Answer to Question 1
D
The skill of applying a restraint can be delegated to trained nursing assistive personnel. However, the nurse is responsible for assessing a patient's behavior, determining the need for restraint, the type of restraint to use, and performing patient assessments while restraints are in place. Patients, who are confused, disoriented, or who repeatedly fall or try to remove medical devices (e.g., IV lines or dressings) may require the temporary use of restraints to keep them safe. Restraints are not a solution to a patient problem but rather a temporary means to maintain patient safety. All alternatives must be used before placing patients in restraints. Performing an assessment, obtaining orders from the physician and including the family in the discussion of why restraints are necessary are all jobs that cannot be delegated to a nursing assistive personnel (NAP); and must be performed by the nurse.
Answer to Question 2
B
Shear is the force exerted against the skin while the skin remains stationary and the bony structures move. For example, when the head of the bed is elevated, gravity causes the bony skeleton to pull toward the foot of the bed, while the skin remains against the sheets.

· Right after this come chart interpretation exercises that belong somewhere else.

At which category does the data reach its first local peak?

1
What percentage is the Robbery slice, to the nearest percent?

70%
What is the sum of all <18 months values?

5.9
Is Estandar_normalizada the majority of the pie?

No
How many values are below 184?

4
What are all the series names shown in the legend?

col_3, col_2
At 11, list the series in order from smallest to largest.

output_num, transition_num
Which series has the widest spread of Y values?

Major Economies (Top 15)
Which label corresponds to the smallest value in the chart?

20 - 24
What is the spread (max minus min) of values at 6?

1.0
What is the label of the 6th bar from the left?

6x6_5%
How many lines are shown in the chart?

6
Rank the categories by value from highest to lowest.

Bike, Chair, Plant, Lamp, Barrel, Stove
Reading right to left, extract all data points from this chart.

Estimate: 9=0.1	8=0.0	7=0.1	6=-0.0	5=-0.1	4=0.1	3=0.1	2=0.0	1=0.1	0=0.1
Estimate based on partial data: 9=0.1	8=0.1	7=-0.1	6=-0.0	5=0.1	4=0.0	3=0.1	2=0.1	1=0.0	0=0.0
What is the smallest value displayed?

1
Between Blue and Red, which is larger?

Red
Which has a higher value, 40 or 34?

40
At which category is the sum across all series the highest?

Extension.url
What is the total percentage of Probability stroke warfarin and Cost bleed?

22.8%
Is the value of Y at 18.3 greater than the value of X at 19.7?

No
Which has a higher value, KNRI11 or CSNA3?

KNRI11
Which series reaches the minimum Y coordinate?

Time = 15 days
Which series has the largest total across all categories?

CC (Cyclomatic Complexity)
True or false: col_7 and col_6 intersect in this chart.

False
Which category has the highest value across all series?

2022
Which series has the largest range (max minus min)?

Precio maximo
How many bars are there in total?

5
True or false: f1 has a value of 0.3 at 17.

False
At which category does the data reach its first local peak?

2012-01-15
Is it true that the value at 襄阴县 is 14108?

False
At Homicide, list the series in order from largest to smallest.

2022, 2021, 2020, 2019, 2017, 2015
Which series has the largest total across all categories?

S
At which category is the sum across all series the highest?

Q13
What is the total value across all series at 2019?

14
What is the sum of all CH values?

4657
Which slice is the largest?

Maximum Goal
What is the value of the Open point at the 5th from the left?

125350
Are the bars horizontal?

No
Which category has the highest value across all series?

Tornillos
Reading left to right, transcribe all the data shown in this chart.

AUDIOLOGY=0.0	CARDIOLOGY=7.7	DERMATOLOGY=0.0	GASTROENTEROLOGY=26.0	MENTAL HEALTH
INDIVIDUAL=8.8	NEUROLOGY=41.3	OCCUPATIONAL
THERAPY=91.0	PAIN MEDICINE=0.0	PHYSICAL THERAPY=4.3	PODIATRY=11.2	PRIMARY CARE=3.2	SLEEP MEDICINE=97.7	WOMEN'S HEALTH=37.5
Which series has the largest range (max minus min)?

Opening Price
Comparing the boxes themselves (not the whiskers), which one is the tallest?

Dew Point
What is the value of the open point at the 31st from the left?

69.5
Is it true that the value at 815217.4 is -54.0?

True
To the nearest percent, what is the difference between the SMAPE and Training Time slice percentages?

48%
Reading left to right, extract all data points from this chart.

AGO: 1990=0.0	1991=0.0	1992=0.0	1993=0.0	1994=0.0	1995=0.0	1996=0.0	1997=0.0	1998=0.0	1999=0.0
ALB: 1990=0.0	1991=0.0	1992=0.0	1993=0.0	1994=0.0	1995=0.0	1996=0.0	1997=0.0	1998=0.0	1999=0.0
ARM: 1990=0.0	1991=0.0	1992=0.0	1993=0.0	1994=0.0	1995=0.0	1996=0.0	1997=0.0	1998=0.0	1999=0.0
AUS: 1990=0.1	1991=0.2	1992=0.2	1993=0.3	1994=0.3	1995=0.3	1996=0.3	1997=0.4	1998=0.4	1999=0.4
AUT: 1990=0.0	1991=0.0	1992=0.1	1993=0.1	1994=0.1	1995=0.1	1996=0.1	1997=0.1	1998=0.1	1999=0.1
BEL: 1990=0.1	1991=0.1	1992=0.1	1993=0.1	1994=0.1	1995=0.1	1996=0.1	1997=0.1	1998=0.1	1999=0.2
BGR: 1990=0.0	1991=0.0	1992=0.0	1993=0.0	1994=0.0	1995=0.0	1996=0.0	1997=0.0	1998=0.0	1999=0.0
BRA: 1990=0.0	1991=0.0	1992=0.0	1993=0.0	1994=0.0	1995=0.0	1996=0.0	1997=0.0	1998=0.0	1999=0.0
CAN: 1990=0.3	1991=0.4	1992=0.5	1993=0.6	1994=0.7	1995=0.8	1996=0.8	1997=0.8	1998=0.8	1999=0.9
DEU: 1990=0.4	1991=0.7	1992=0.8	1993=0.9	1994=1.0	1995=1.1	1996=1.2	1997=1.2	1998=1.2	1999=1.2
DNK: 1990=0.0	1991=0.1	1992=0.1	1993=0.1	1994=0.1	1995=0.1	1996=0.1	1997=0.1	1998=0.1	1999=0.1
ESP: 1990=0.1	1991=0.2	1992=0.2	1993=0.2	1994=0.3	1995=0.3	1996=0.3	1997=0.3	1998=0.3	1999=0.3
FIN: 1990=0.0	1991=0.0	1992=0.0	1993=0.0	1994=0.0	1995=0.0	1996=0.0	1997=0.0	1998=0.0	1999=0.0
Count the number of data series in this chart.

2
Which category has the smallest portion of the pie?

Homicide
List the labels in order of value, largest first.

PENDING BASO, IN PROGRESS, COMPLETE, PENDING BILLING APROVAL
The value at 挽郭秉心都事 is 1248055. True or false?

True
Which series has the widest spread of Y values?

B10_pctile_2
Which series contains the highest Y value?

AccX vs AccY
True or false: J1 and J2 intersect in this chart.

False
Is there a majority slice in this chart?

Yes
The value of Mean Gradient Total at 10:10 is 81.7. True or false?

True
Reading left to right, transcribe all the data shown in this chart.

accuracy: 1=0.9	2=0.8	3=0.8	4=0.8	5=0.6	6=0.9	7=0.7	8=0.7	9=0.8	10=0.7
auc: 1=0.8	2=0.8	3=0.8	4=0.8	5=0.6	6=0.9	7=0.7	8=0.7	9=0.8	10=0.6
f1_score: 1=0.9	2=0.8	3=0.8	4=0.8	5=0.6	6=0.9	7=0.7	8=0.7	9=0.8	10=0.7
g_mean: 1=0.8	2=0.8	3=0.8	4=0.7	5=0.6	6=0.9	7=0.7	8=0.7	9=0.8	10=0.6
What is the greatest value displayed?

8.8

Friction is surface damage caused by the skin rubbing against another surface that often results in an abrasion. Friction would result if the patient is dragged across the sheets. Skin moisture increases the risk for ulcer formation as moisture softens the skin and reduces its resistance to other physical factors such as pressure or shear. Moisture comes from many sources such as wound drainage, perspiration, and/or fecal and urinary incontinence. With continuous pressure over the area, deep tissue destruction continues, which often results in larger pockets of necrotic tissue beneath the opening of the main wound that resemble a tunnel; this is referred to as tunneling.